Ease Stress With Hypnosis (Part II)
You can ease relieve with hypnosis. That means you can do away with drugs of all kinds. Sometimes you read a new statistic—like it’s possible to avoid them—and you want to pack it in. That’s it, you think, whatever else I have thought about so-and-so, this stat takes the cake.
Today’s shocker is a 20-year study by the University of London. The conclusion? That unmanaged reactions to stress are a more dangerous risk factor for cancer and heart disease than either cigarette smoking or high cholesterol foods.

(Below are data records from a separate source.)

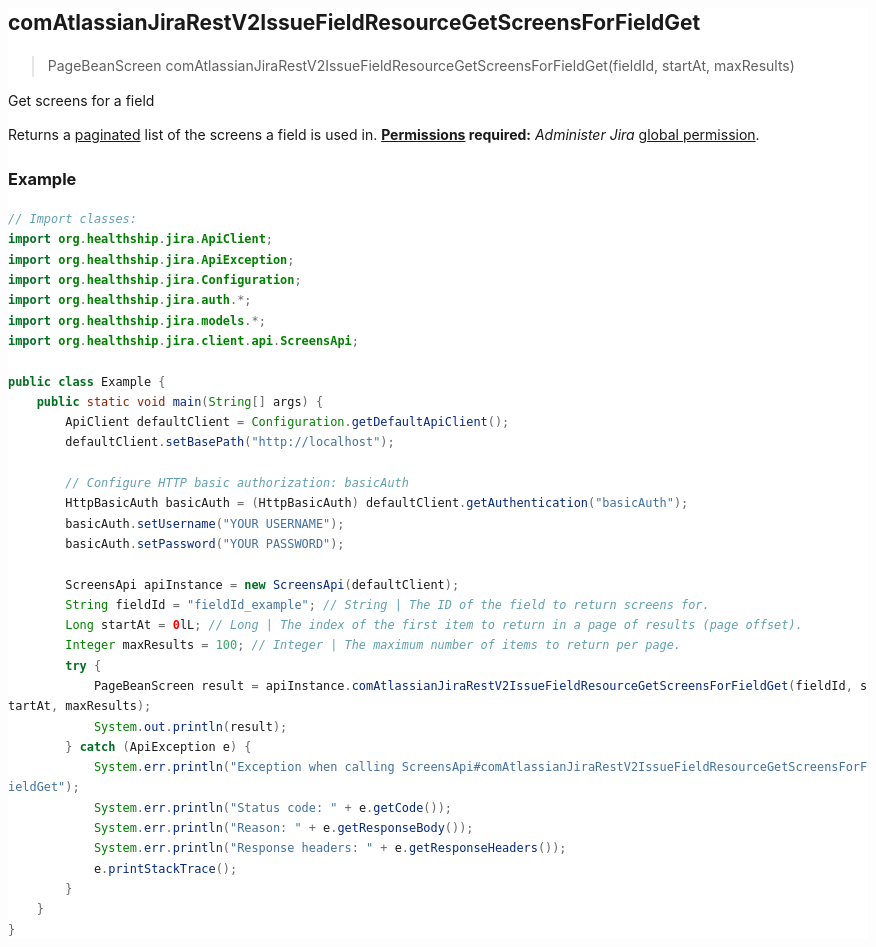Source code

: 

## comAtlassianJiraRestV2IssueFieldResourceGetScreensForFieldGet

> PageBeanScreen comAtlassianJiraRestV2IssueFieldResourceGetScreensForFieldGet(fieldId, startAt, maxResults)

Get screens for a field

Returns a [paginated](#pagination) list of the screens a field is used in.  **[Permissions](#permissions) required:** *Administer Jira* [global permission](https://confluence.atlassian.com/x/x4dKLg).

### Example

```java
// Import classes:
import org.healthship.jira.ApiClient;
import org.healthship.jira.ApiException;
import org.healthship.jira.Configuration;
import org.healthship.jira.auth.*;
import org.healthship.jira.models.*;
import org.healthship.jira.client.api.ScreensApi;

public class Example {
    public static void main(String[] args) {
        ApiClient defaultClient = Configuration.getDefaultApiClient();
        defaultClient.setBasePath("http://localhost");
        
        // Configure HTTP basic authorization: basicAuth
        HttpBasicAuth basicAuth = (HttpBasicAuth) defaultClient.getAuthentication("basicAuth");
        basicAuth.setUsername("YOUR USERNAME");
        basicAuth.setPassword("YOUR PASSWORD");

        ScreensApi apiInstance = new ScreensApi(defaultClient);
        String fieldId = "fieldId_example"; // String | The ID of the field to return screens for.
        Long startAt = 0lL; // Long | The index of the first item to return in a page of results (page offset).
        Integer maxResults = 100; // Integer | The maximum number of items to return per page.
        try {
            PageBeanScreen result = apiInstance.comAtlassianJiraRestV2IssueFieldResourceGetScreensForFieldGet(fieldId, startAt, maxResults);
            System.out.println(result);
        } catch (ApiException e) {
            System.err.println("Exception when calling ScreensApi#comAtlassianJiraRestV2IssueFieldResourceGetScreensForFieldGet");
            System.err.println("Status code: " + e.getCode());
            System.err.println("Reason: " + e.getResponseBody());
            System.err.println("Response headers: " + e.getResponseHeaders());
            e.printStackTrace();
        }
    }
}
```
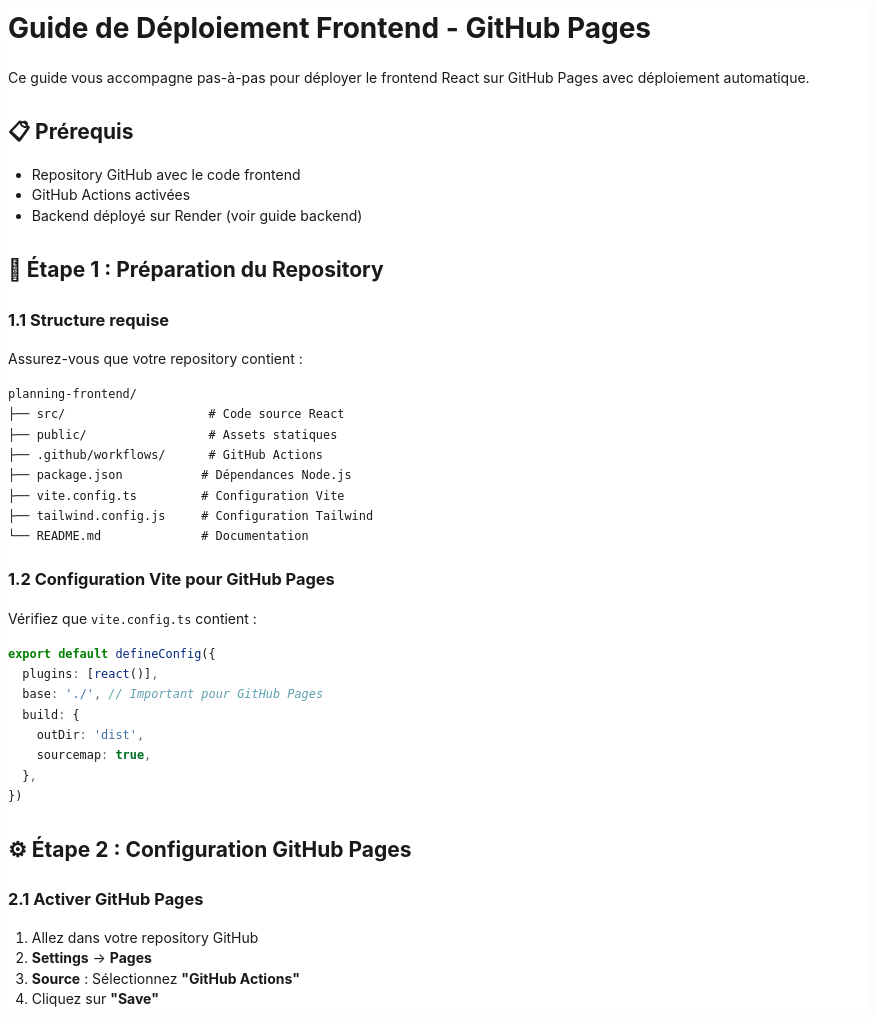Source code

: # Guide de Déploiement Frontend - GitHub Pages

Ce guide vous accompagne pas-à-pas pour déployer le frontend React sur GitHub Pages avec déploiement automatique.

## 📋 Prérequis

- Repository GitHub avec le code frontend
- GitHub Actions activées
- Backend déployé sur Render (voir guide backend)

## 🚀 Étape 1 : Préparation du Repository

### 1.1 Structure requise

Assurez-vous que votre repository contient :
```
planning-frontend/
├── src/                    # Code source React
├── public/                 # Assets statiques
├── .github/workflows/      # GitHub Actions
├── package.json           # Dépendances Node.js
├── vite.config.ts         # Configuration Vite
├── tailwind.config.js     # Configuration Tailwind
└── README.md              # Documentation
```

### 1.2 Configuration Vite pour GitHub Pages

Vérifiez que `vite.config.ts` contient :
```typescript
export default defineConfig({
  plugins: [react()],
  base: './', // Important pour GitHub Pages
  build: {
    outDir: 'dist',
    sourcemap: true,
  },
})
```

## ⚙️ Étape 2 : Configuration GitHub Pages

### 2.1 Activer GitHub Pages

1. Allez dans votre repository GitHub
2. **Settings** → **Pages**
3. **Source** : Sélectionnez **"GitHub Actions"**
4. Cliquez sur **"Save"**
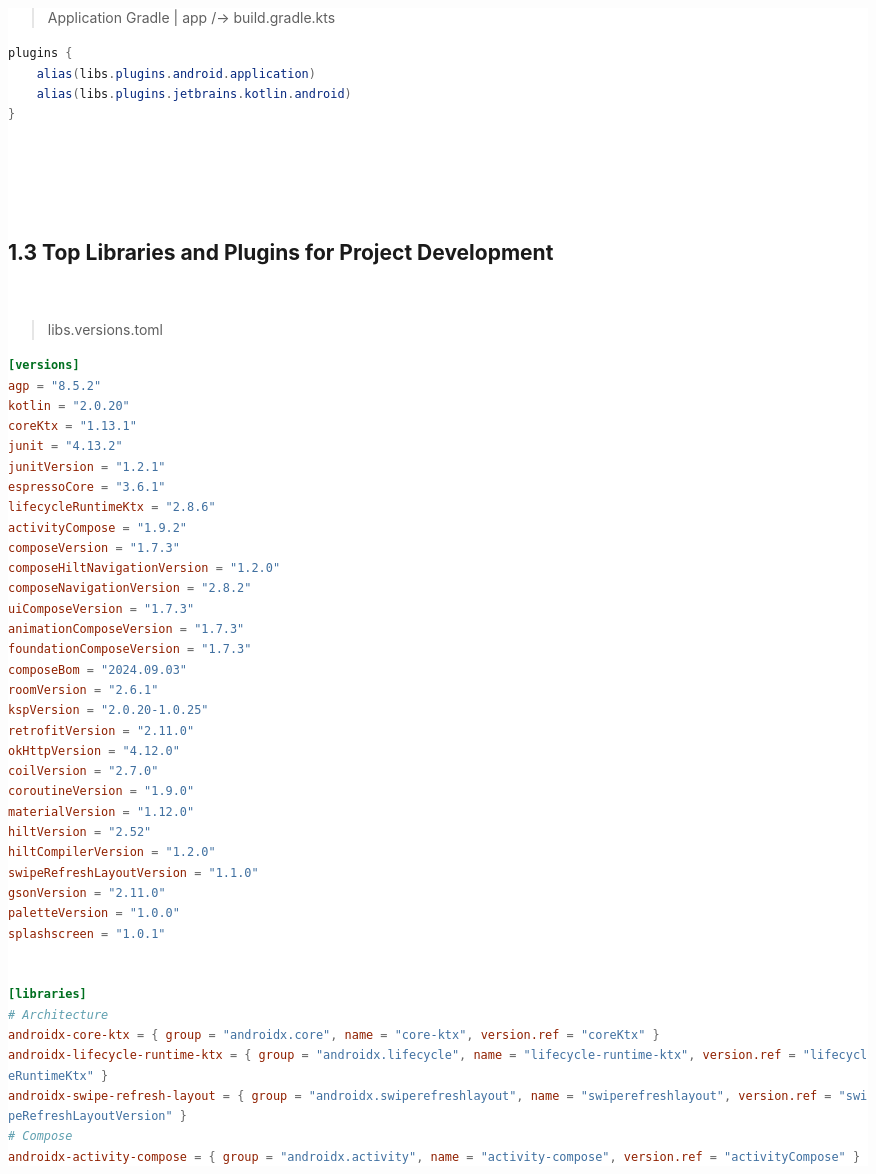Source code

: #

> Application Gradle | app /-> build.gradle.kts

```java
plugins {
    alias(libs.plugins.android.application)
    alias(libs.plugins.jetbrains.kotlin.android)
}
```

<br>

<br>

<br>



#
## 1.3 Top Libraries and Plugins for Project Development

<br>

> libs.versions.toml

```toml
[versions]
agp = "8.5.2"
kotlin = "2.0.20"
coreKtx = "1.13.1"
junit = "4.13.2"
junitVersion = "1.2.1"
espressoCore = "3.6.1"
lifecycleRuntimeKtx = "2.8.6"
activityCompose = "1.9.2"
composeVersion = "1.7.3"
composeHiltNavigationVersion = "1.2.0"
composeNavigationVersion = "2.8.2"
uiComposeVersion = "1.7.3"
animationComposeVersion = "1.7.3"
foundationComposeVersion = "1.7.3"
composeBom = "2024.09.03"
roomVersion = "2.6.1"
kspVersion = "2.0.20-1.0.25"
retrofitVersion = "2.11.0"
okHttpVersion = "4.12.0"
coilVersion = "2.7.0"
coroutineVersion = "1.9.0"
materialVersion = "1.12.0"
hiltVersion = "2.52"
hiltCompilerVersion = "1.2.0"
swipeRefreshLayoutVersion = "1.1.0"
gsonVersion = "2.11.0"
paletteVersion = "1.0.0"
splashscreen = "1.0.1"


[libraries]
# Architecture
androidx-core-ktx = { group = "androidx.core", name = "core-ktx", version.ref = "coreKtx" }
androidx-lifecycle-runtime-ktx = { group = "androidx.lifecycle", name = "lifecycle-runtime-ktx", version.ref = "lifecycleRuntimeKtx" }
androidx-swipe-refresh-layout = { group = "androidx.swiperefreshlayout", name = "swiperefreshlayout", version.ref = "swipeRefreshLayoutVersion" }
# Compose
androidx-activity-compose = { group = "androidx.activity", name = "activity-compose", version.ref = "activityCompose" }
```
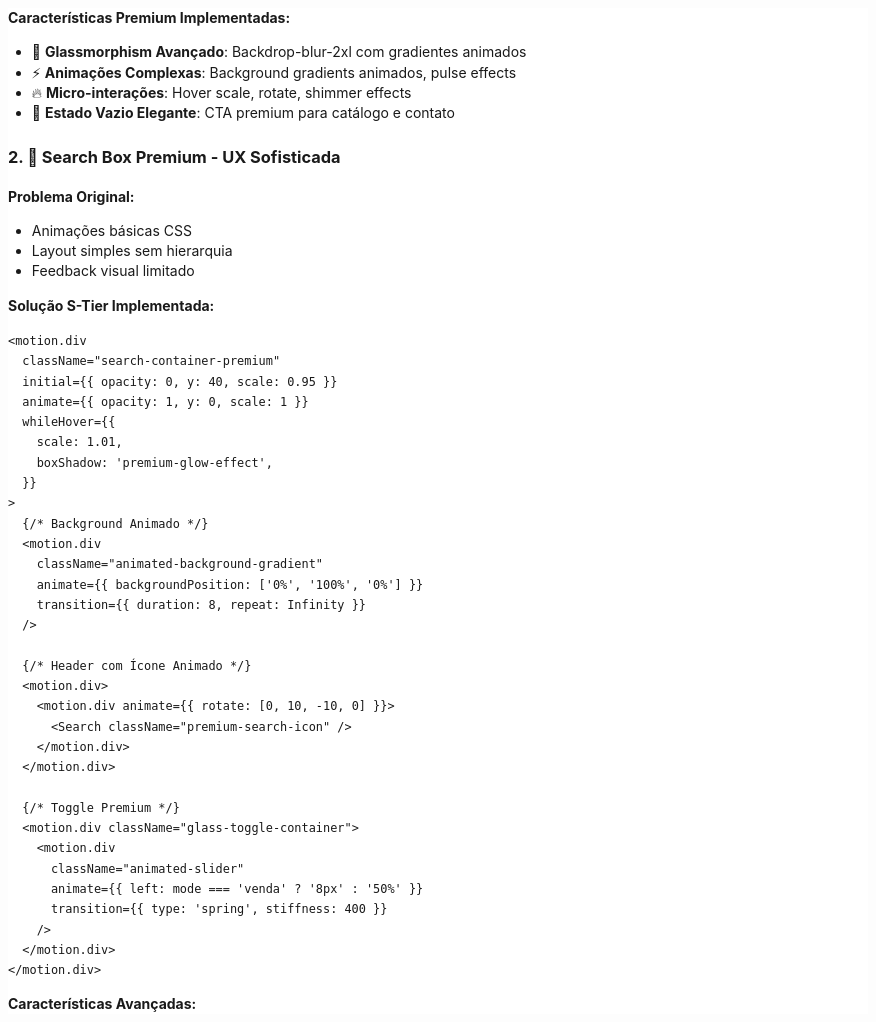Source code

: **Características Premium Implementadas:**

- 🎨 **Glassmorphism Avançado**: Backdrop-blur-2xl com gradientes animados
- ⚡ **Animações Complexas**: Background gradients animados, pulse effects
- 🔥 **Micro-interações**: Hover scale, rotate, shimmer effects
- 📱 **Estado Vazio Elegante**: CTA premium para catálogo e contato

### 2. 🚀 **Search Box Premium - UX Sofisticada**

**Problema Original:**

- Animações básicas CSS
- Layout simples sem hierarquia
- Feedback visual limitado

**Solução S-Tier Implementada:**

```tsx
<motion.div
  className="search-container-premium"
  initial={{ opacity: 0, y: 40, scale: 0.95 }}
  animate={{ opacity: 1, y: 0, scale: 1 }}
  whileHover={{
    scale: 1.01,
    boxShadow: 'premium-glow-effect',
  }}
>
  {/* Background Animado */}
  <motion.div
    className="animated-background-gradient"
    animate={{ backgroundPosition: ['0%', '100%', '0%'] }}
    transition={{ duration: 8, repeat: Infinity }}
  />

  {/* Header com Ícone Animado */}
  <motion.div>
    <motion.div animate={{ rotate: [0, 10, -10, 0] }}>
      <Search className="premium-search-icon" />
    </motion.div>
  </motion.div>

  {/* Toggle Premium */}
  <motion.div className="glass-toggle-container">
    <motion.div
      className="animated-slider"
      animate={{ left: mode === 'venda' ? '8px' : '50%' }}
      transition={{ type: 'spring', stiffness: 400 }}
    />
  </motion.div>
</motion.div>
```

**Características Avançadas:**
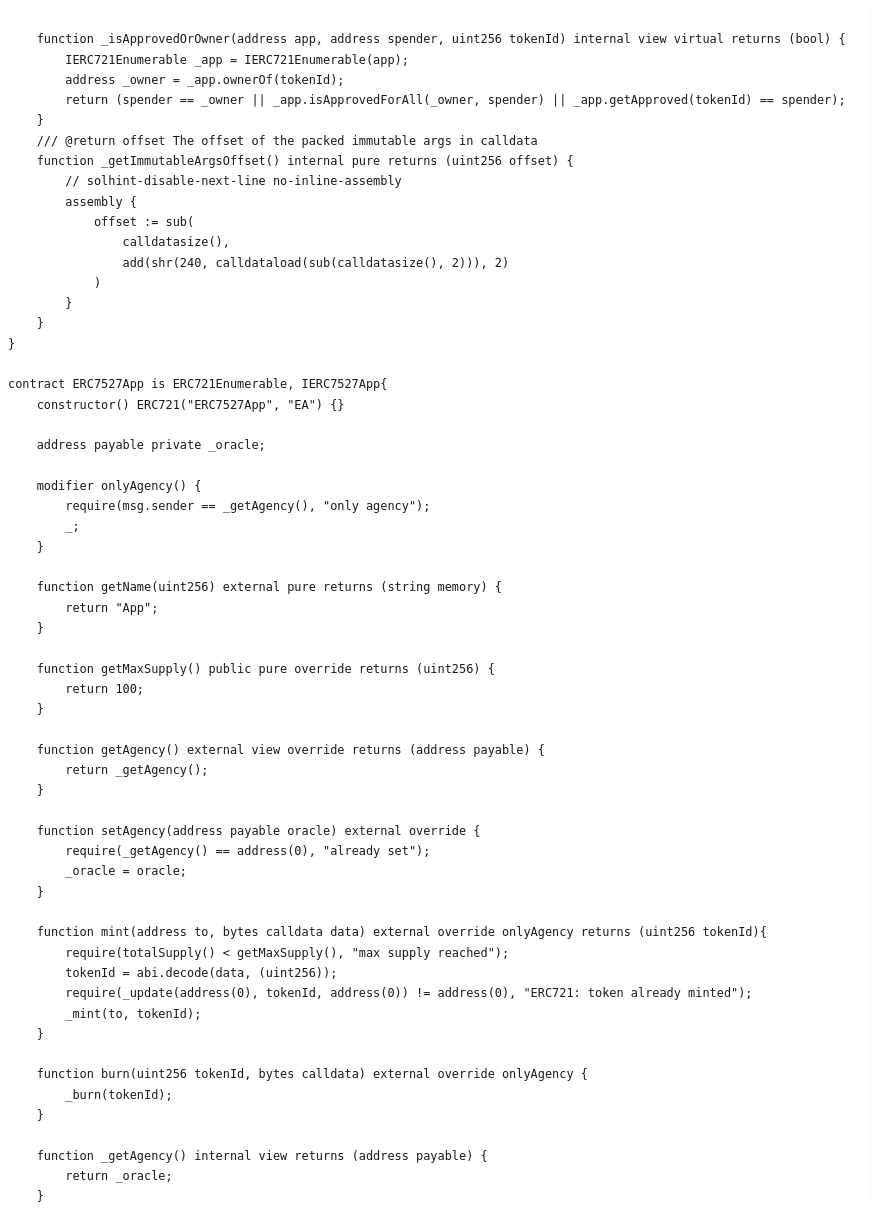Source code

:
 ```

    function _isApprovedOrOwner(address app, address spender, uint256 tokenId) internal view virtual returns (bool) {
        IERC721Enumerable _app = IERC721Enumerable(app);
        address _owner = _app.ownerOf(tokenId);
        return (spender == _owner || _app.isApprovedForAll(_owner, spender) || _app.getApproved(tokenId) == spender);
    }
    /// @return offset The offset of the packed immutable args in calldata
    function _getImmutableArgsOffset() internal pure returns (uint256 offset) {
        // solhint-disable-next-line no-inline-assembly
        assembly {
            offset := sub(
                calldatasize(),
                add(shr(240, calldataload(sub(calldatasize(), 2))), 2)
            )
        }
    }
}

contract ERC7527App is ERC721Enumerable, IERC7527App{
    constructor() ERC721("ERC7527App", "EA") {}

    address payable private _oracle;

    modifier onlyAgency() {
        require(msg.sender == _getAgency(), "only agency");
        _;
    }

    function getName(uint256) external pure returns (string memory) {
        return "App";
    }

    function getMaxSupply() public pure override returns (uint256) {
        return 100;
    }

    function getAgency() external view override returns (address payable) {
        return _getAgency();
    }

    function setAgency(address payable oracle) external override {
        require(_getAgency() == address(0), "already set");
        _oracle = oracle;
    }

    function mint(address to, bytes calldata data) external override onlyAgency returns (uint256 tokenId){
        require(totalSupply() < getMaxSupply(), "max supply reached");
        tokenId = abi.decode(data, (uint256));
        require(_update(address(0), tokenId, address(0)) != address(0), "ERC721: token already minted");
        _mint(to, tokenId);
    }

    function burn(uint256 tokenId, bytes calldata) external override onlyAgency {
        _burn(tokenId);
    }

    function _getAgency() internal view returns (address payable) {
        return _oracle;
    }
```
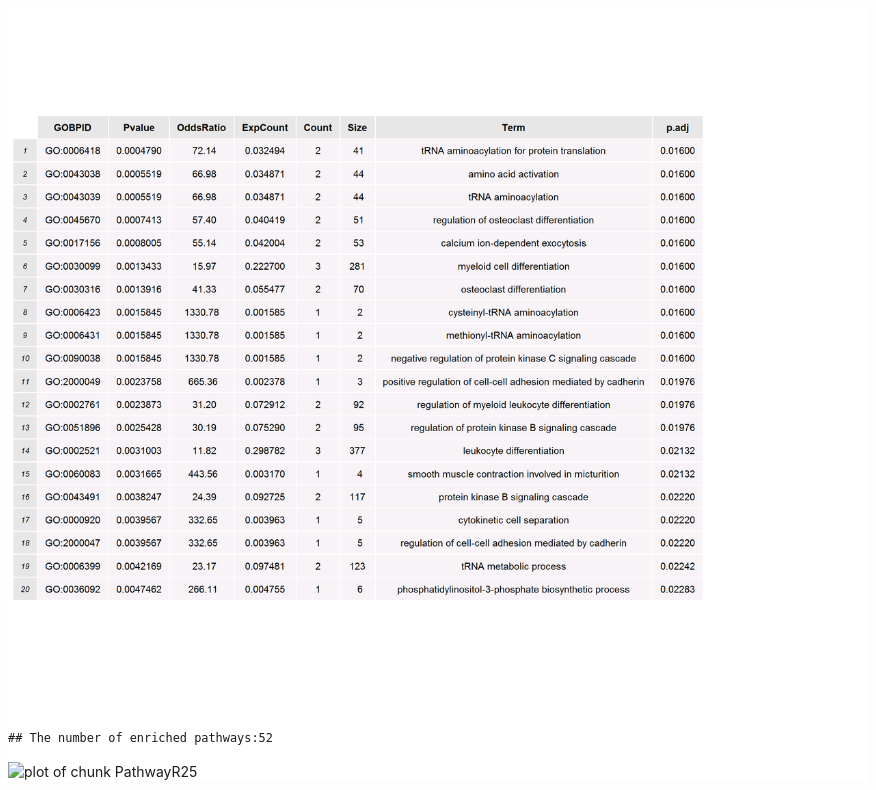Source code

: <img src="img/GOR25.png" title="plot of chunk GOR25" alt="plot of chunk GOR25" width="700" />



```
## The number of enriched pathways:52
```

<img src="img/PathwayR25.png" title="plot of chunk PathwayR25" alt="plot of chunk PathwayR25" width="700" />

That makes unmanaged stress enemy number One in the panoply of Things That Will Kill Us. Makes sense. If I’m not managing stress, I’m succumbing to it in all sorts of nasty ways. When we are stressed we often ‘act out’, such as, eating poorly and smoking and drinking to avoid uncomfortable emotions (Yes, Virginia, fantasizing killing your boss with a 2X4 is considered an uncomfortable, if not entirely inappropriate emotion). Just suppressing our feelings creates anxiety, panic attacks, depression and insomnia. What can we do about this situation?
How about we learn to manage our stress.
The list of stress management methods is long; this one is incomplete at best:
- Drugs (hah!)
- Counseling (therapy)
- Hobby (odd word, and odder concept, no?)
- Stress control systems (of which there are many).
Hypnosis is an effective tool for lowering stress. Simply put, Hypnosis accesses the subconscious, where there is no self-judgment or negative outcome, only survival and renewal. It’s where survival patterns were engrained.
Let’s say a person is fighting weight issues. I might ask what the positive intention for eating to excess was.
Under induction he or she might reply: “It made me feel safe.” Or powerful; strong; loved; grounded; cool; comforted; engaged— whatever counterbalance they needed at the time to discomfort or emotional trauma.
My reply, “Yes, eating worked for years, until it no longer did. And (still speaking to the subconscious), what other ways do you now have, besides eating, to feel a sense of safety?”
The client’s subconscious invariably conjures new ways to feel safe (or strong, etc.—whatever the person needed at that time).
The subconscious knows how to protect the person within his/her present circumstance. All one needs to do is ask it. That your wonderfully wise, ever creative, subconscious will find a healthy substitute (or two or three) for old behaviors that no longer serve it, is practically guaranteed.